◆ Exercise requirements: Among the lines listed below, count those that include the string "fulfillment", and state only the count.
___ Data to use ___
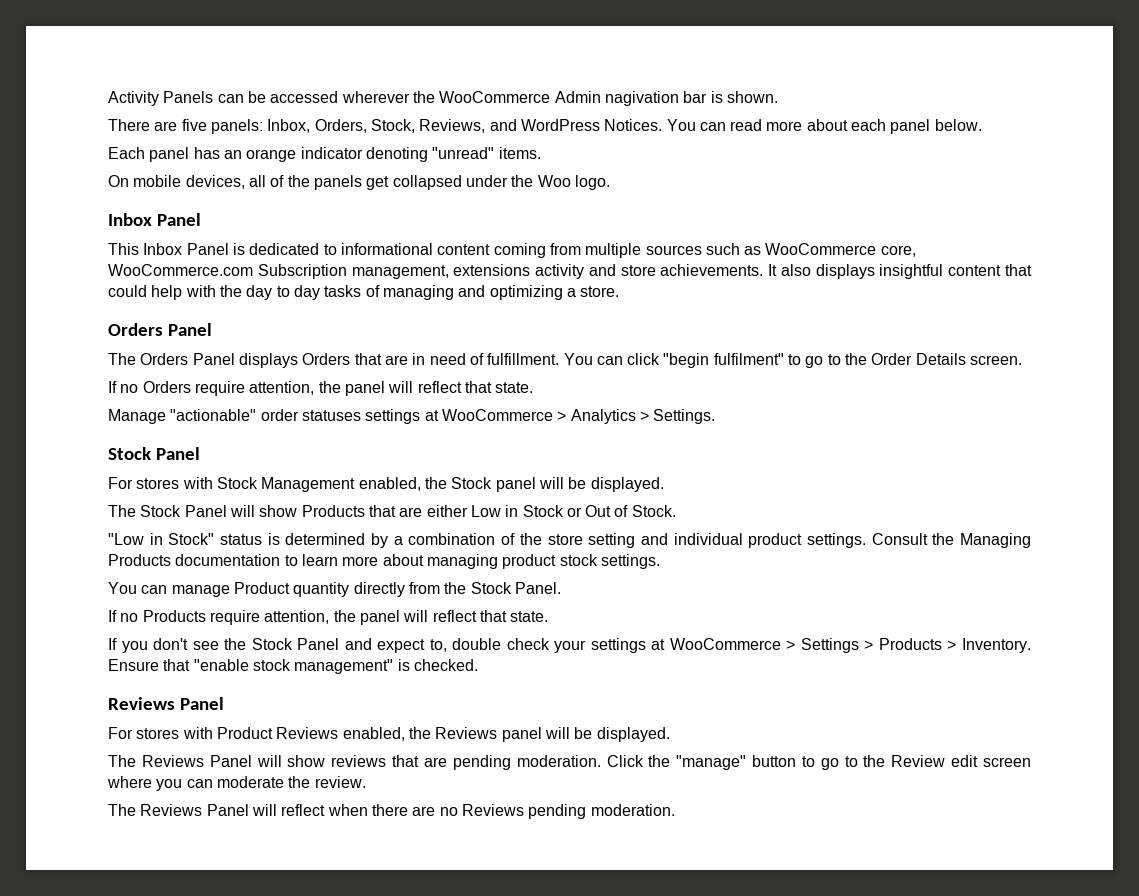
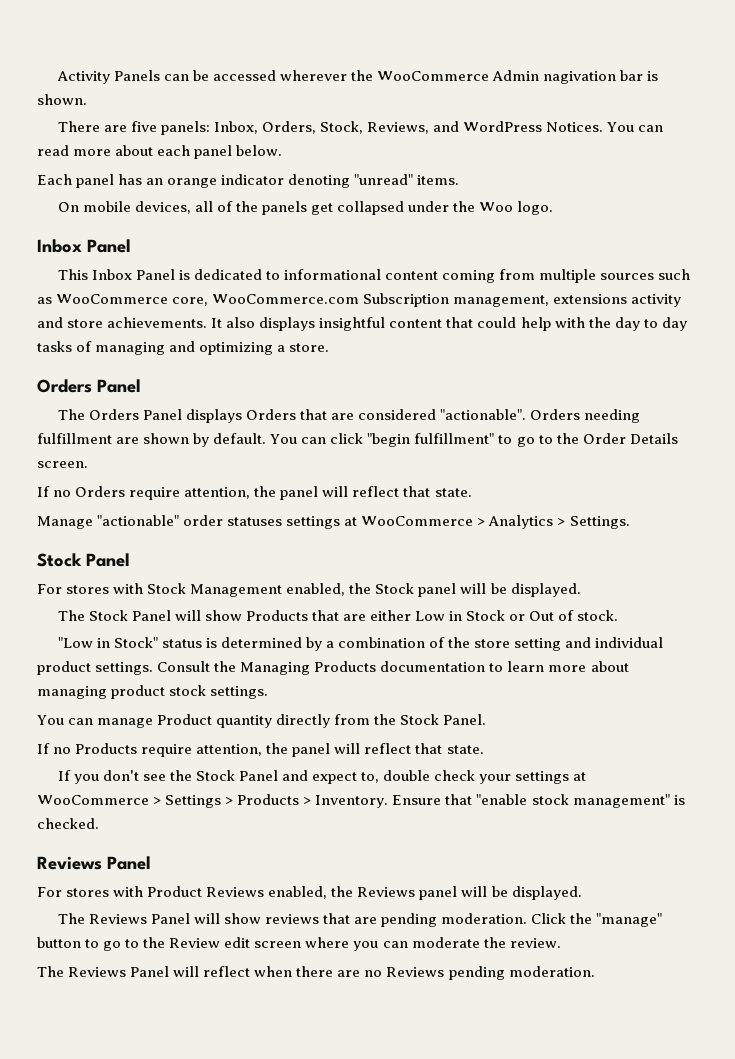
[412,353,560,365] in need of fulfillment. -> [358,409,641,423] [37,433,267,447] considered "actionable". Orders needing fulfillment are shown by default.
[713,353,784,365] fulfilment" -> [414,433,495,444] fulfillment"
[631,505,676,517] Stock. -> [577,610,619,621] stock.

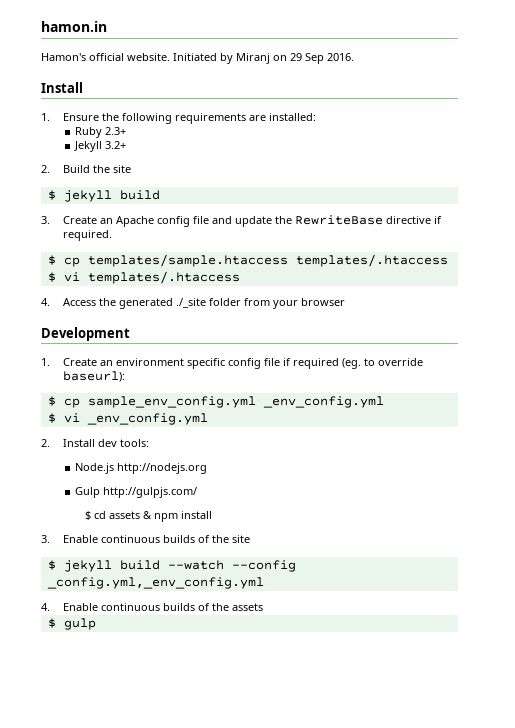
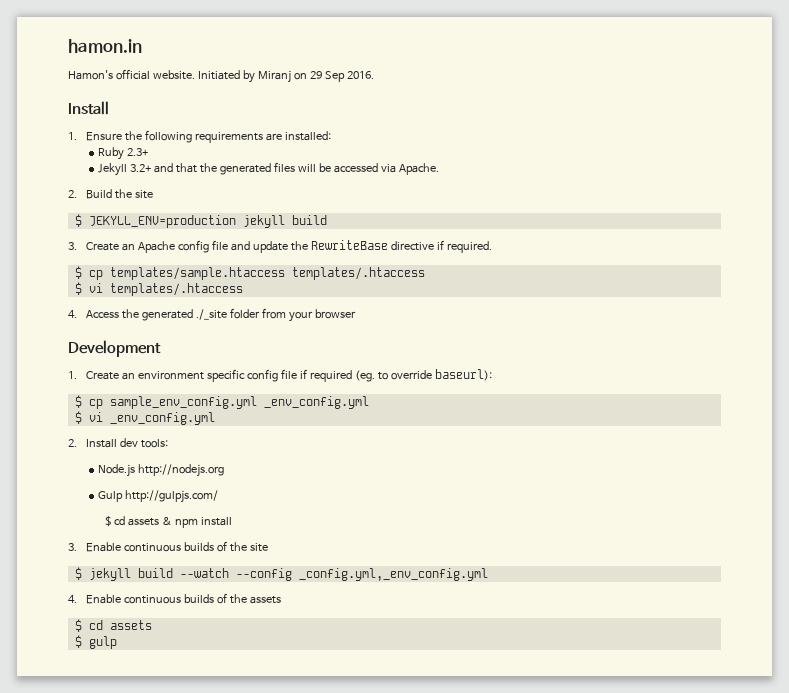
(127, 145) none -> [154,162,440,175] and that the generated files will be accessed via Apache.
(56, 195) none -> [88,215,236,228] JEKYLL_ENV=production
(263, 607) none -> [74,619,152,632] // $ cd assets

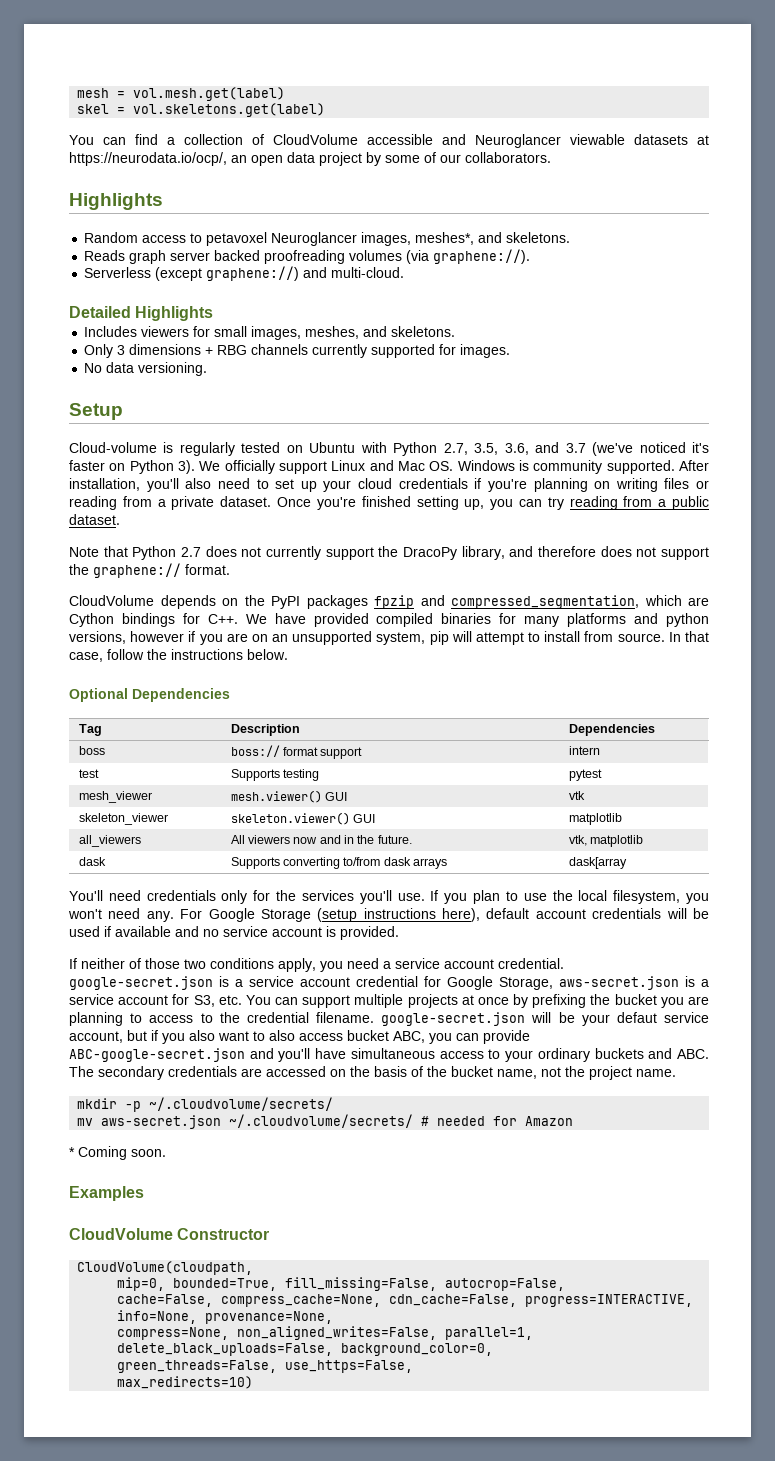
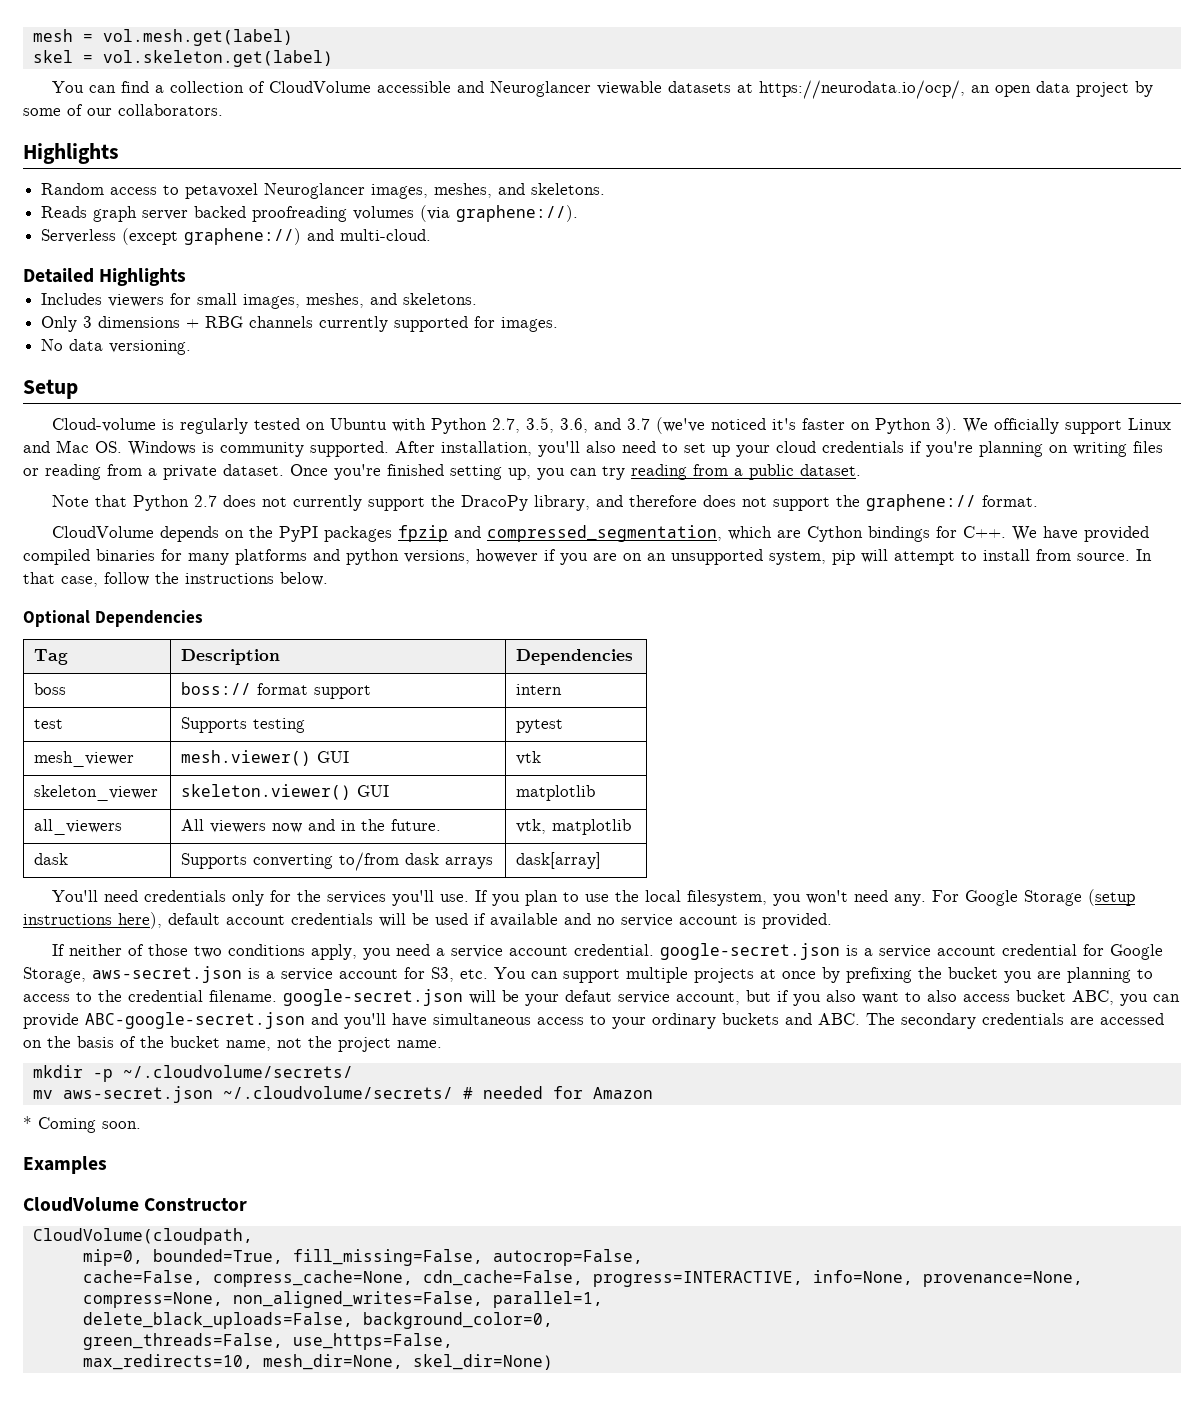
[133,103,326,117] vol.skeletons.get(label) -> [102,50,333,67] vol.skeleton.get(label)
[415,232,475,245] meshes*, -> [434,183,493,198] meshes,
[568,857,627,869] dask[array -> [516,852,602,869] dask[array]
[117,1376,254,1389] max_redirects=10) -> [82,1354,553,1370] max_redirects=10, mesh_dir=None, skel_dir=None)

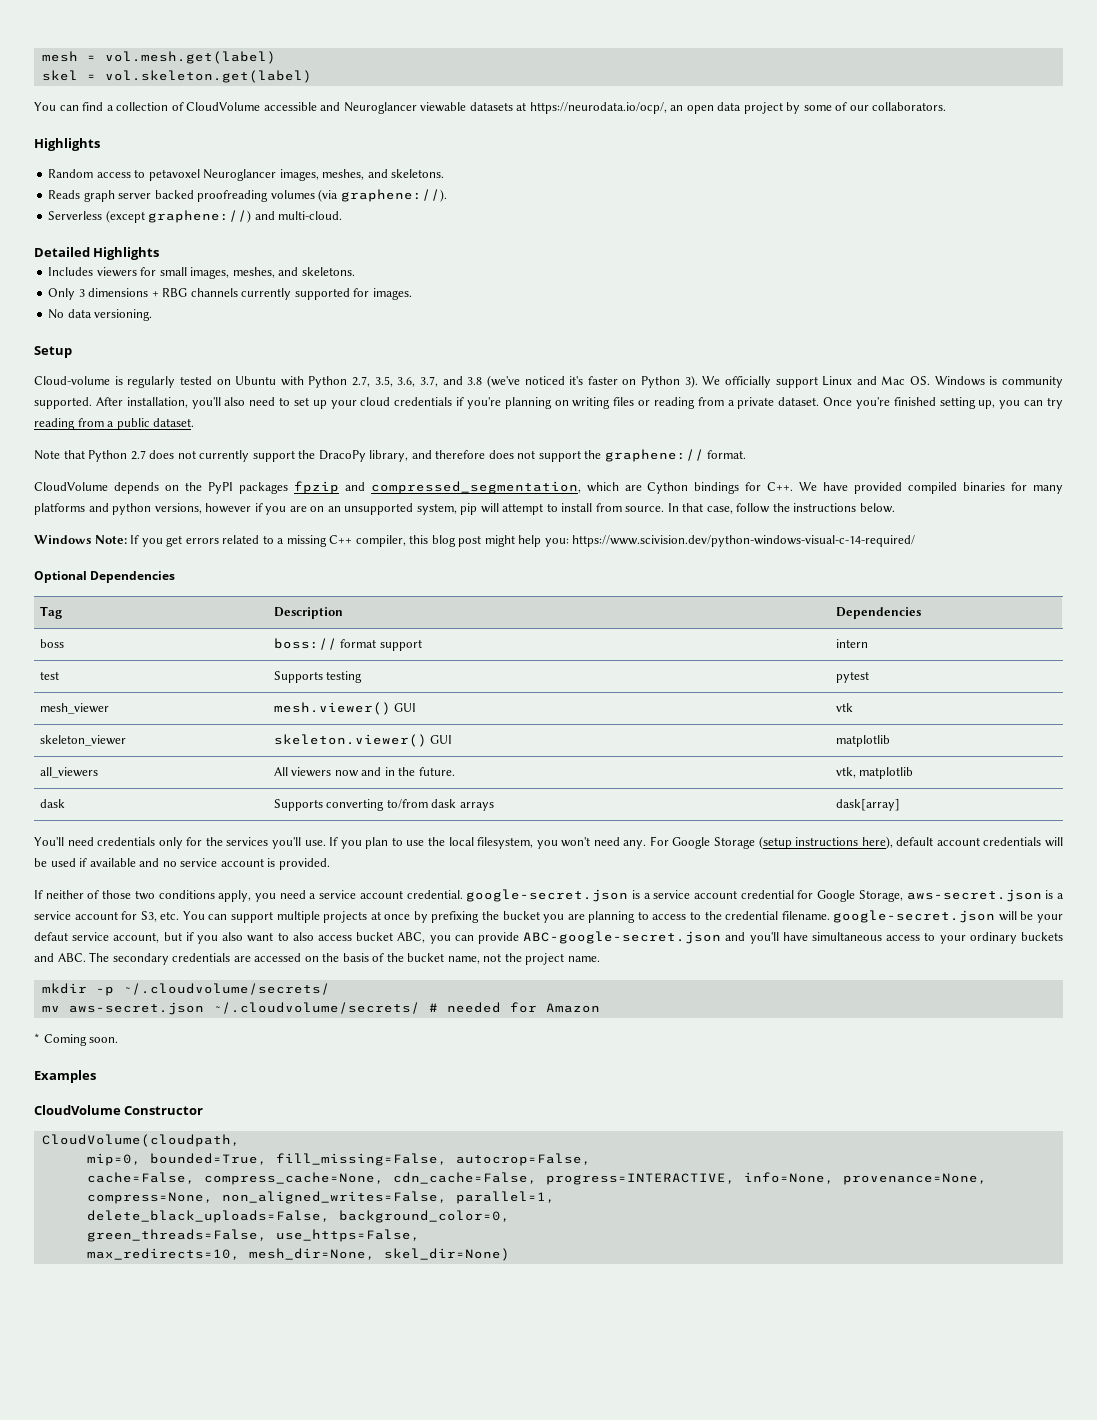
[594,418,651,430] and 3.7 -> [419,376,483,387] 3.7, and 3.8
(328, 579) none -> [34,535,916,547] // Windows Note: If you get errors related to a missing C++ compiler, this blog post might help you: https://www.scivision.dev/python-windows-visual-c-14-required/

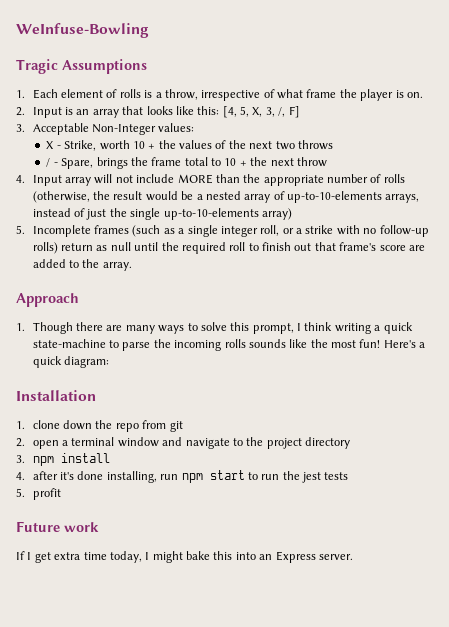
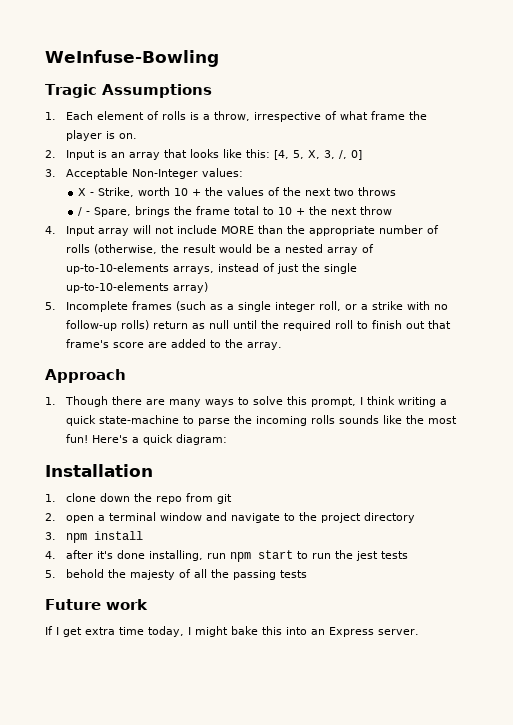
[288,106,300,118] F] -> [350,150,362,160] 0]
[32,488,61,500] profit -> [65,569,307,580] behold the majesty of all the passing tests

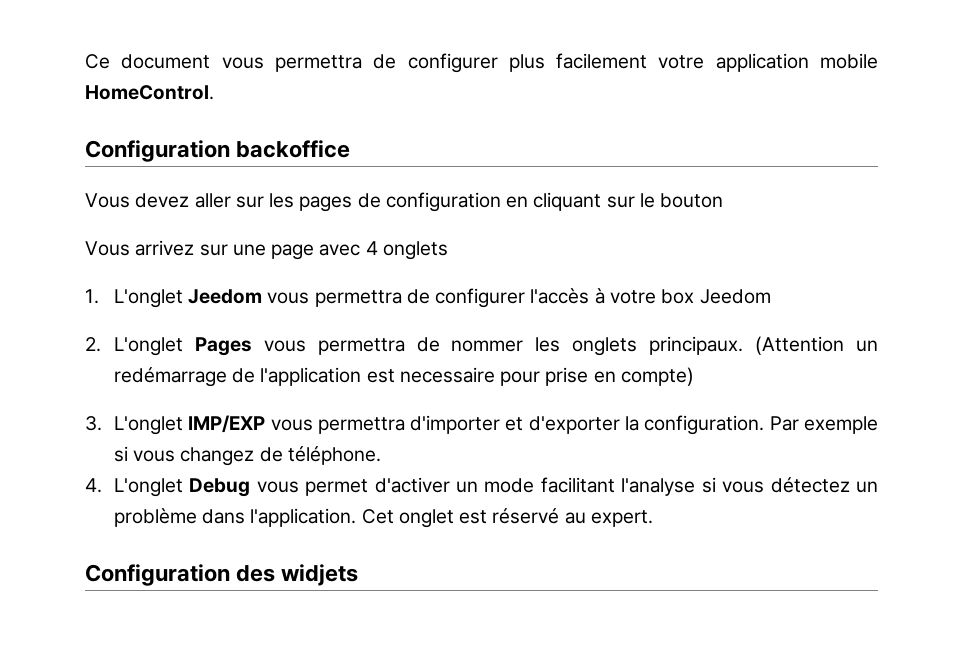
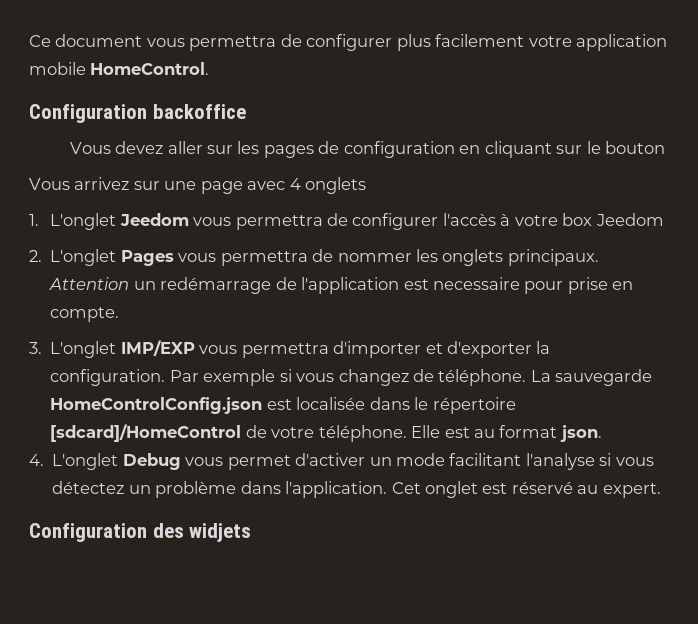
[755,336,845,355] (Attention -> [49,277,130,290] Attention
[621,367,695,386] compte) -> [50,307,120,322] compte.
(381, 455) none -> [530,369,653,386] [50,397,516,414] [50,424,602,442] La sauvegarde HomeControlConfig.json est localisée dans le répertoire [sdcard]/HomeControl de votre téléphone. Elle est au format json.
___
◆ Response: 2